For related info see Customer Acquisition products
customer acquisition cost (CAC)
Customer acquisition cost (CAC) is a metric that measures the average cost a business incurs to acquire a new customer. It is calculated by dividing the total cost of sales and marketing efforts over a specific period of time by the number of customers acquired during that same period.
For example, if a business spent $100,000 on marketing and sales in a given month and acquired 1,000 new customers during that same month, the CAC would be $100 ($100,000 ÷ 1,000 customers).
customer journey
The customer journey in ecommerce refers to the process a potential customer goes through from the first interaction with a business to the point of making a purchase. It includes all touchpoints and interactions a customer has with a business, both online and offline, across various channels such as the website, social media, email, and mobile apps.
customer lifetime value (CLV)
Customer lifetime value (CLV) is a metric that measures the total amount of revenue a business can expect to earn from a customer over the course of their lifetime. It takes into account the customer’s purchasing habits, the frequency of purchases, and the estimated length of the customer’s relationship with the business.
For example, if the average value of a customer’s purchase is $50, they make five purchases per year, and they are expected to remain a customer for five years, the CLV would be $1,250 ($50 x 5 x 5).
customer relationship management (CRM)
Customer relationship management (CRM) refers to the strategies, tools, and practices that businesses use to manage their interactions and relationships with customers.

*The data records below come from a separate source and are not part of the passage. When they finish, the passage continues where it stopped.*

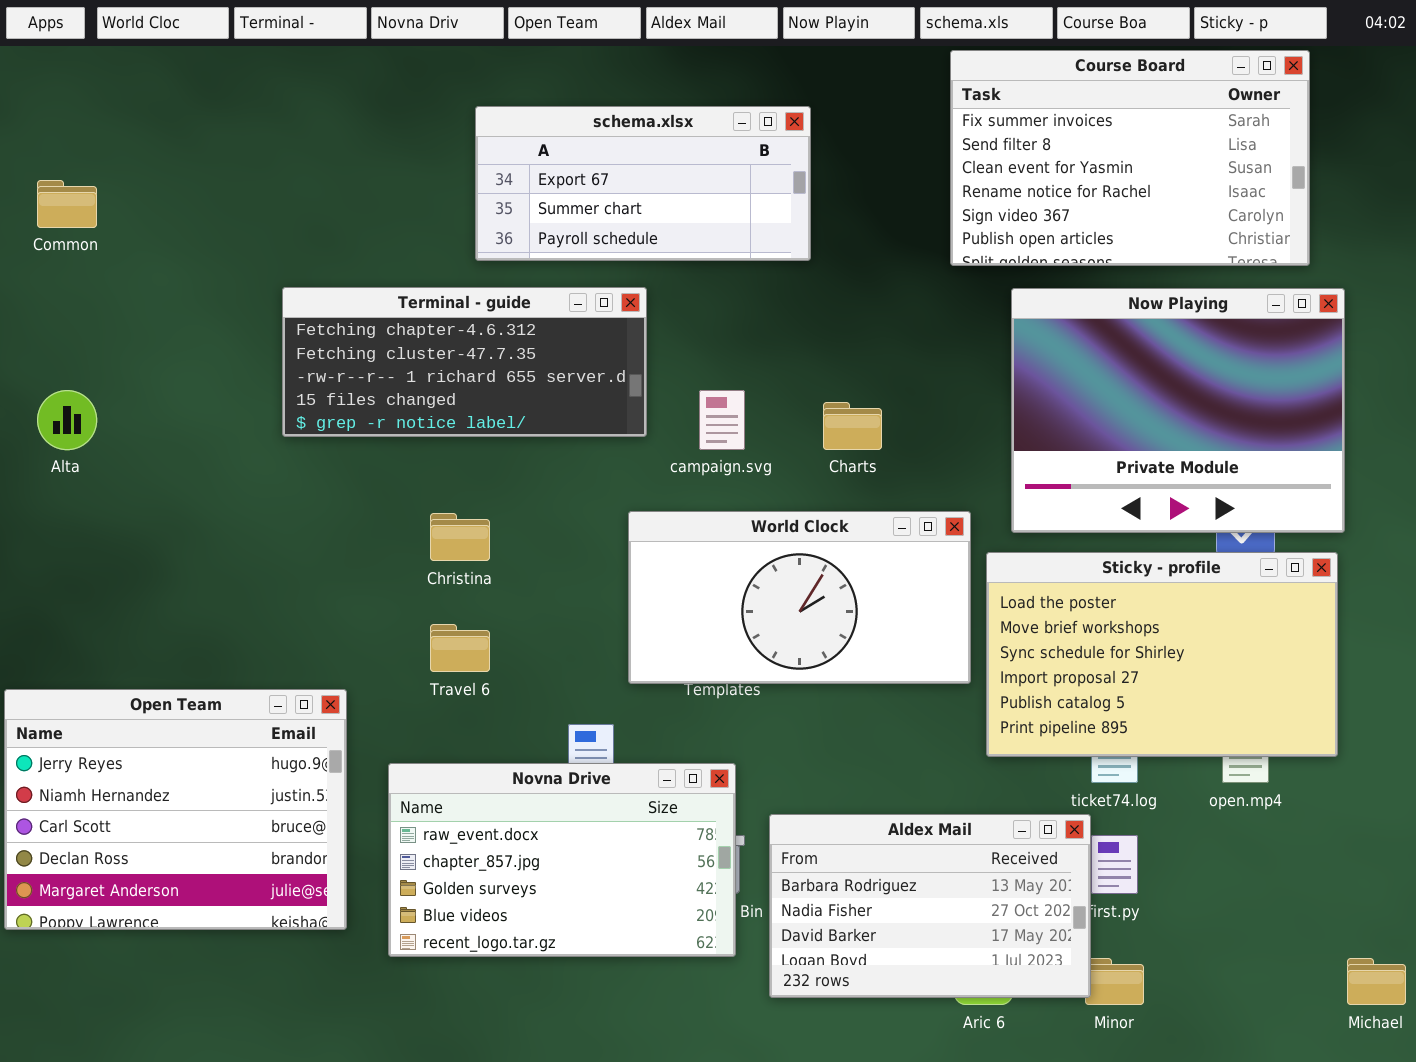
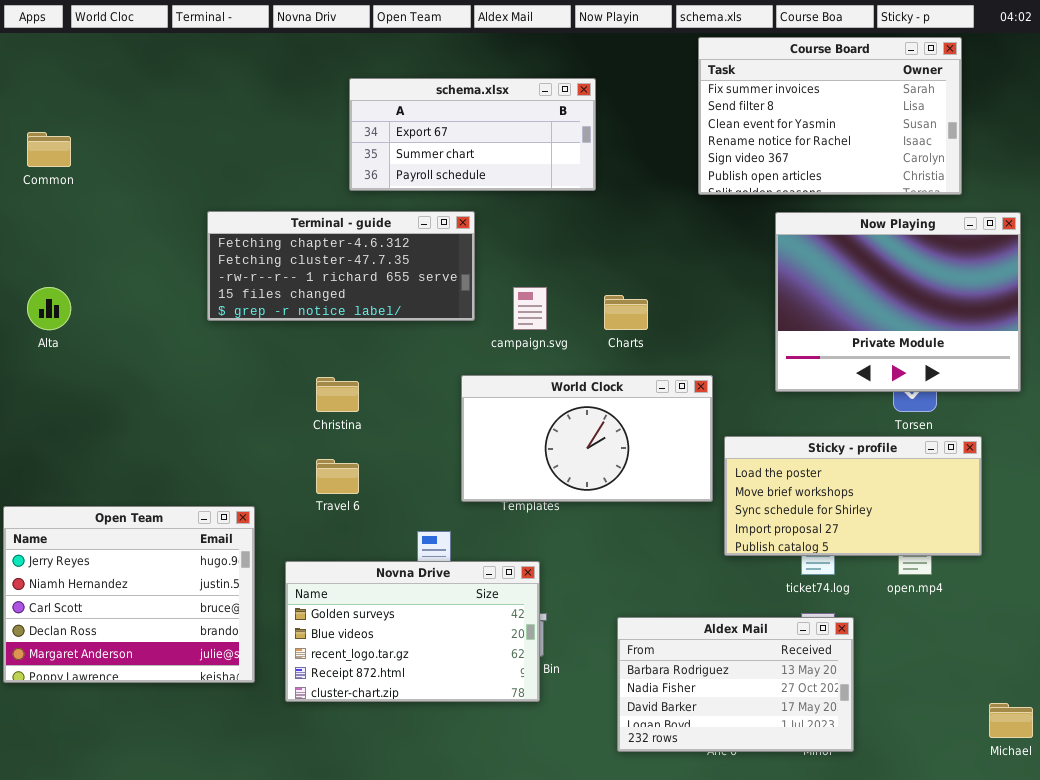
Now Playing: [1011,288,1345,533] -> [775,212,1021,392], moved
Sticky - profile: [986,552,1338,757] -> [724,436,982,556], resized
Novna Drive: [388,763,736,957] -> [285,561,540,702], scrolled down 2 rows
Aldex Mail: [769,814,1091,998] -> [617,617,854,752], moved

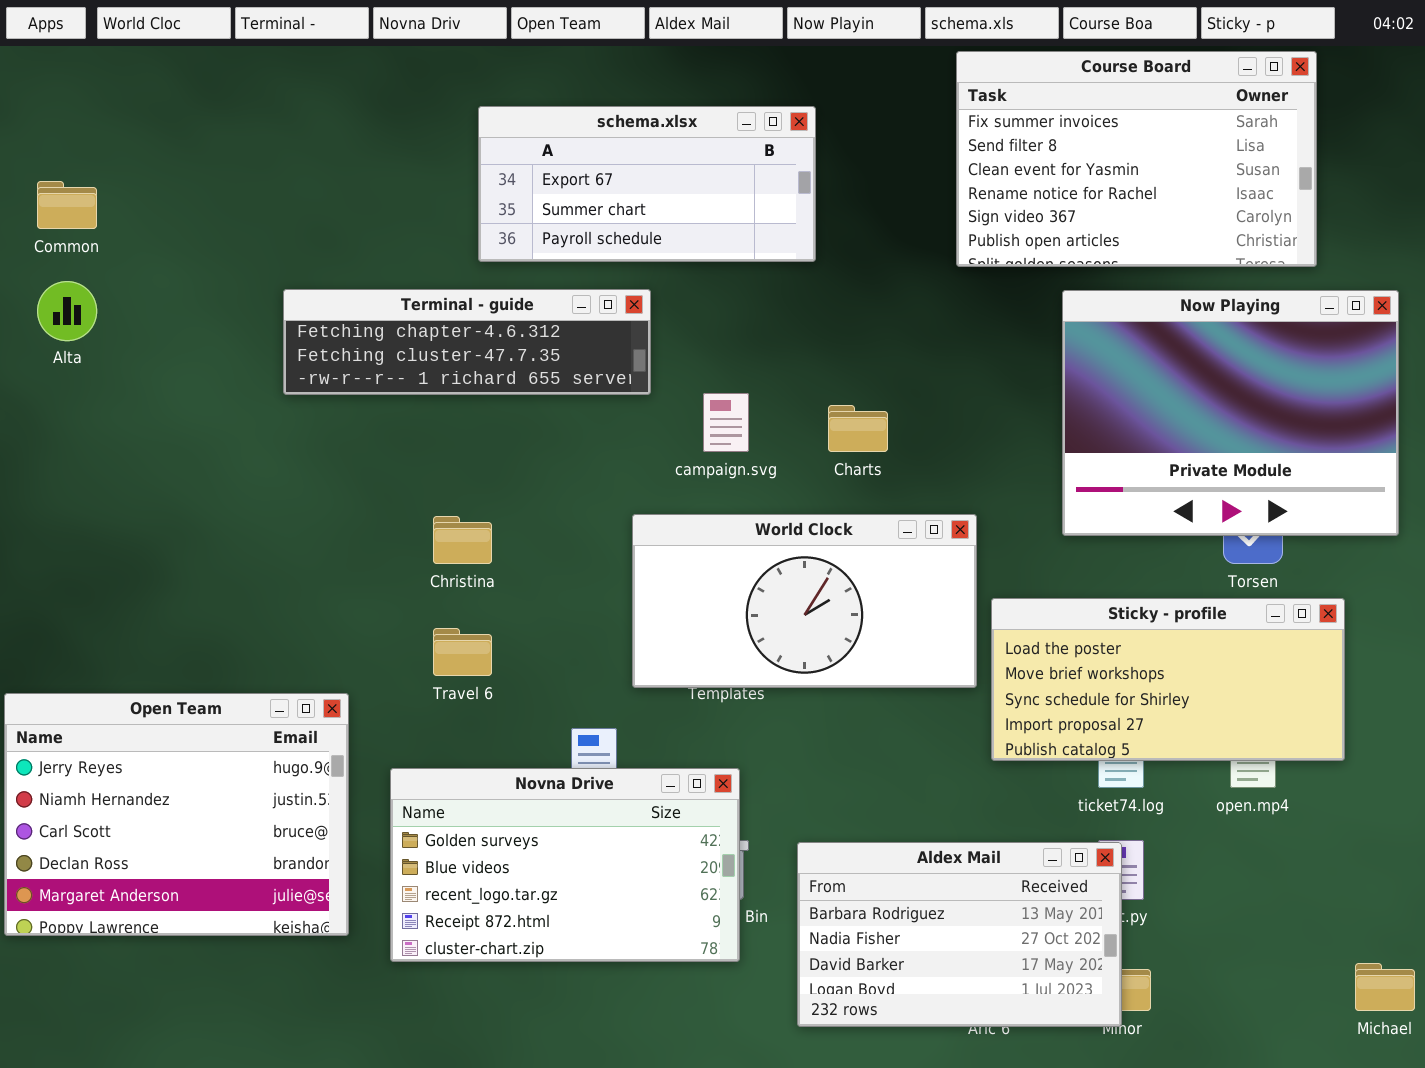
Terminal - guide: [207,211,475,321] -> [283,289,651,395], resized
Alta: [27,287,71,330] -> [37,281,97,341], moved
Aldex Mail: [617,617,854,752] -> [797,842,1122,1027], moved

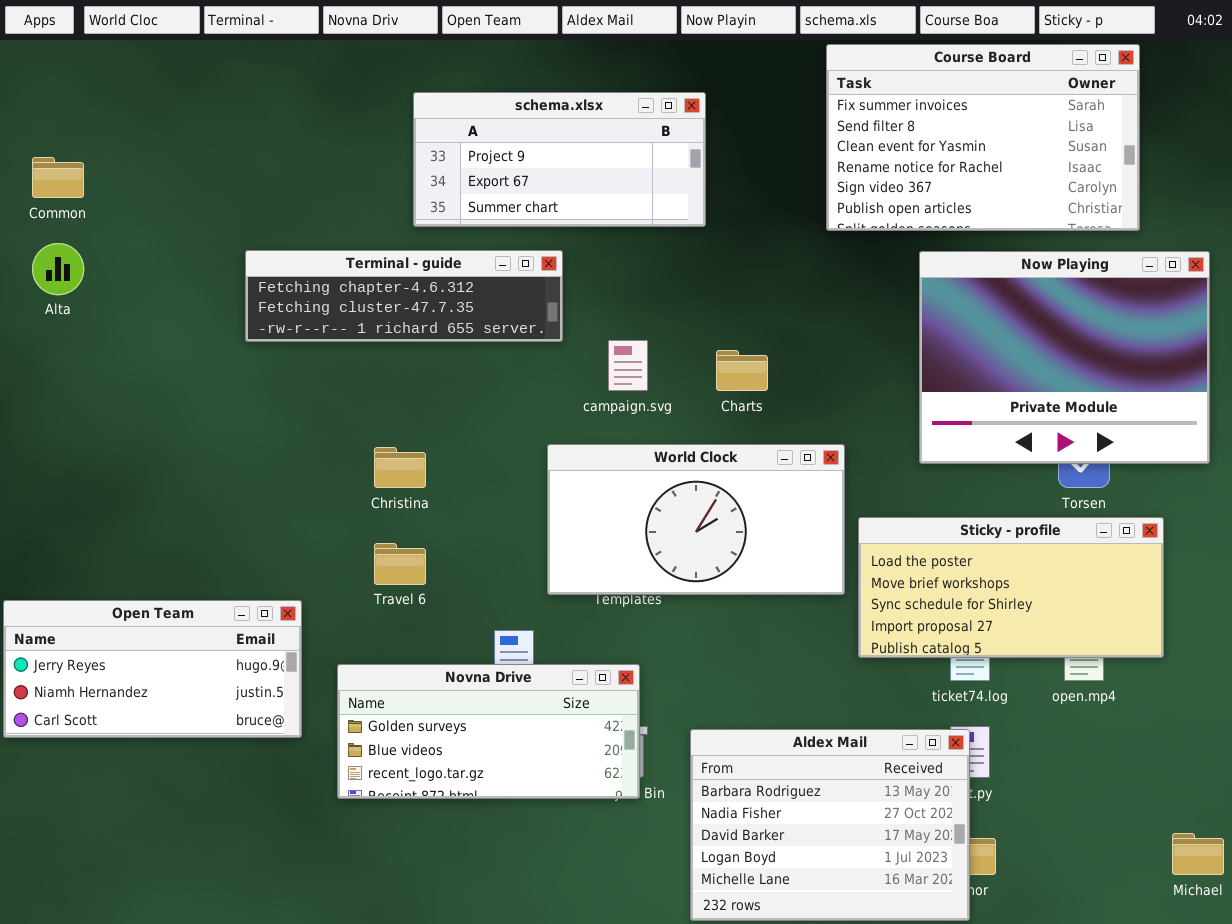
schema.xlsx: [478,106,816,262] -> [413,92,706,227], scrolled up 1 row
Open Team: [4,693,349,936] -> [3,600,302,738], resized
Novna Drive: [390,768,740,962] -> [337,664,640,799], resized
Aldex Mail: [797,842,1122,1027] -> [690,729,970,921], resized

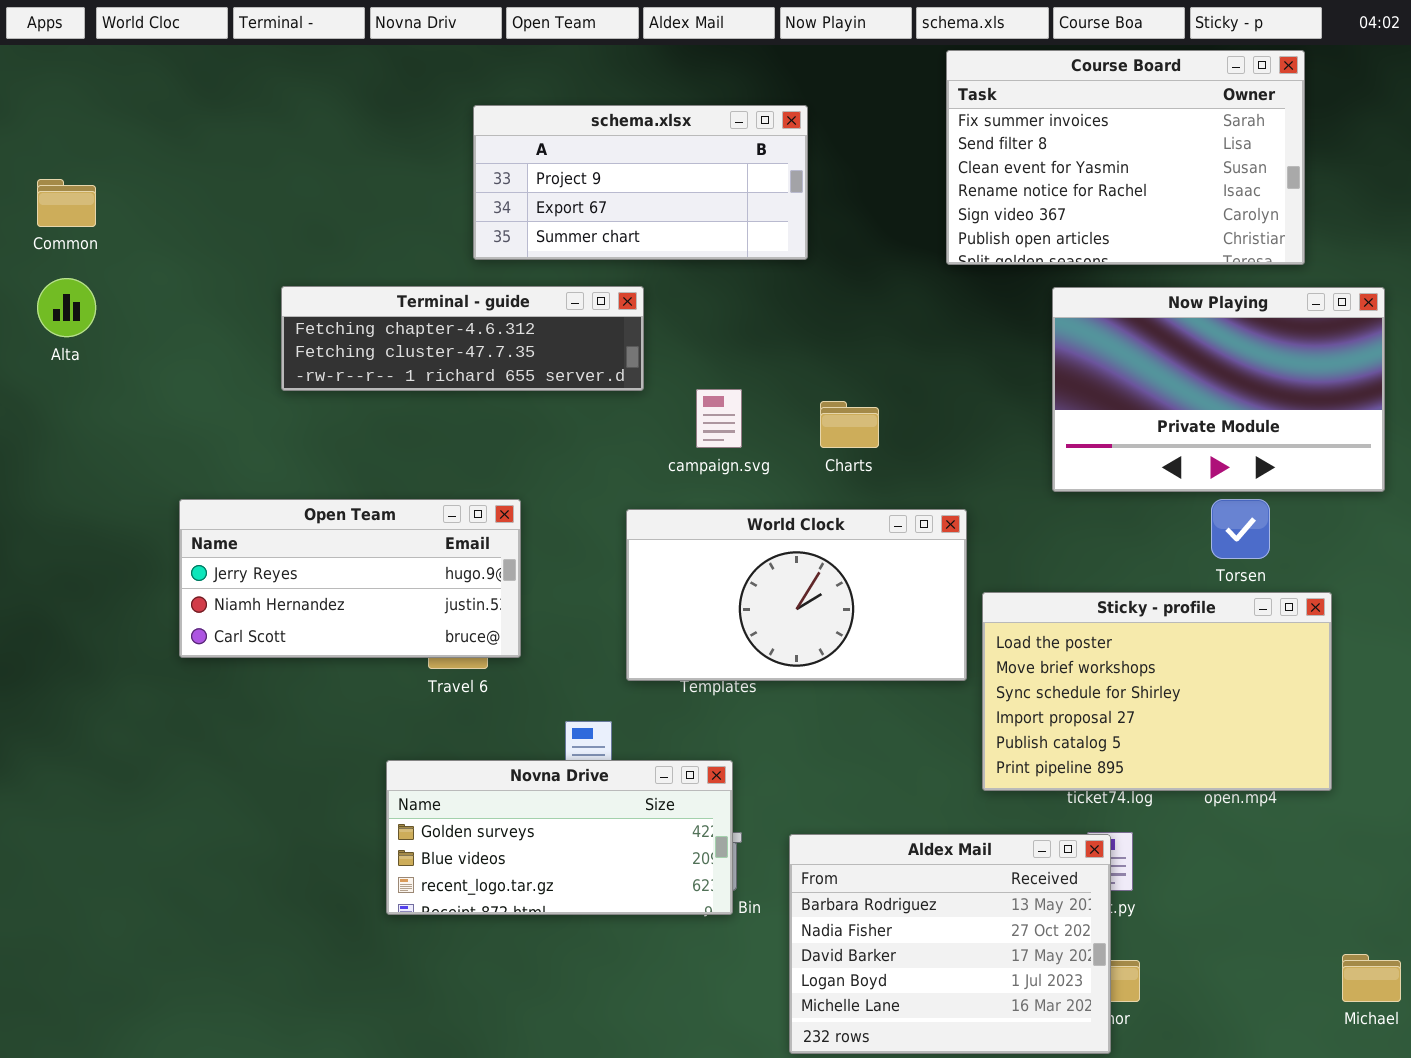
Now Playing: [919,251,1210,464] -> [1052,287,1385,492], resized
Sticky - profile: [858,517,1164,658] -> [982,592,1332,791], resized
Open Team: [3,600,302,738] -> [179,499,521,658], moved

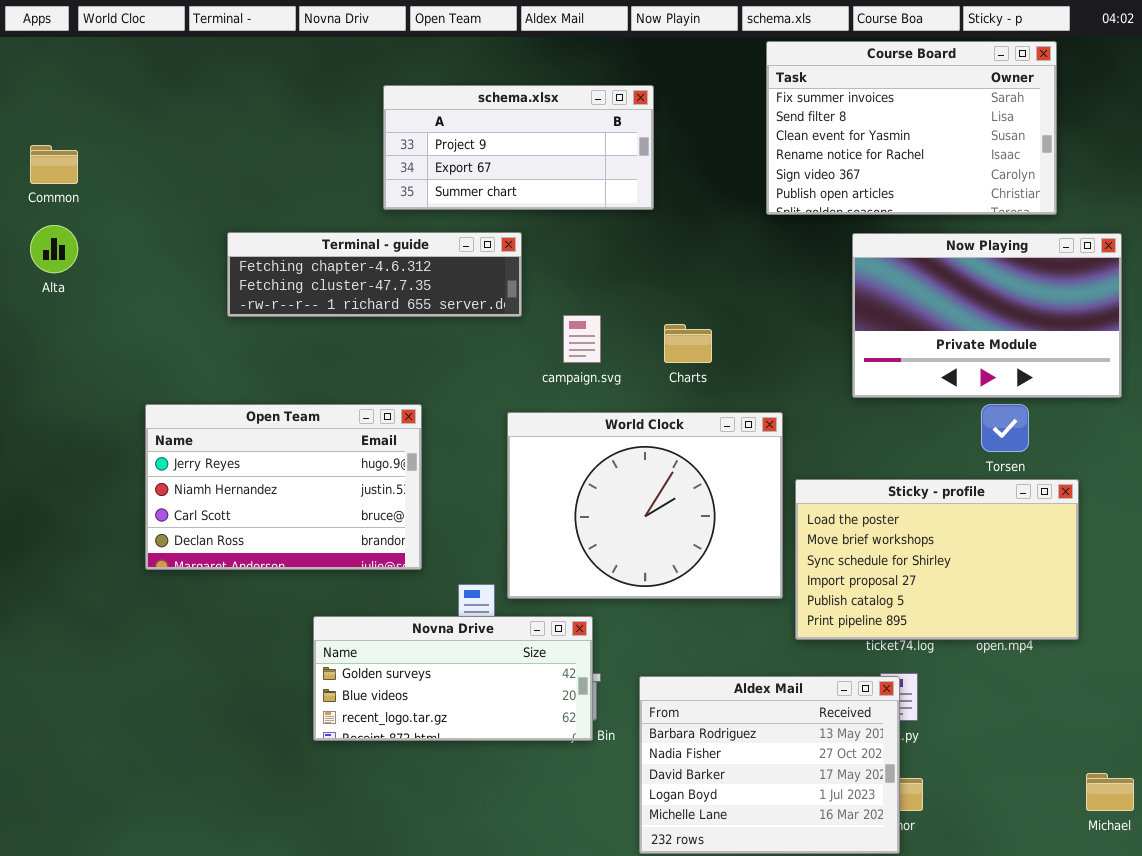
Open Team: [179,499,521,658] -> [145,404,422,570], resized
World Clock: [626,509,967,681] -> [507,412,783,599], resized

It involves collecting, analyzing, and using customer data to improve customer experiences, increase customer satisfaction, and ultimately drive business growth.
customer retention
Customer retention refers to the process of keeping existing customers and encouraging them to continue doing business with a company. It involves developing and implementing strategies that help to build strong relationships with customers, increase customer loyalty, and reduce customer churn (the rate at which customers stop doing business with a company).
The benefits are increased revenue, reduced costs improved reputation and others.
To improve customer retention, businesses may implement a range of strategies, such as providing excellent customer service, offering loyalty programs and incentives, personalizing customer experiences and continuously improving products and services among others.
cyber Monday
Cyber Monday is a marketing term used to describe the Monday after the Thanksgiving holiday in the United States, which is often considered to be the start of the online holiday shopping season.
Cyber Monday is focused on online sales.
Cyber Monday has become one of the biggest online shopping days of the year, with millions of people shopping online and retailers earning billions of dollars in revenue.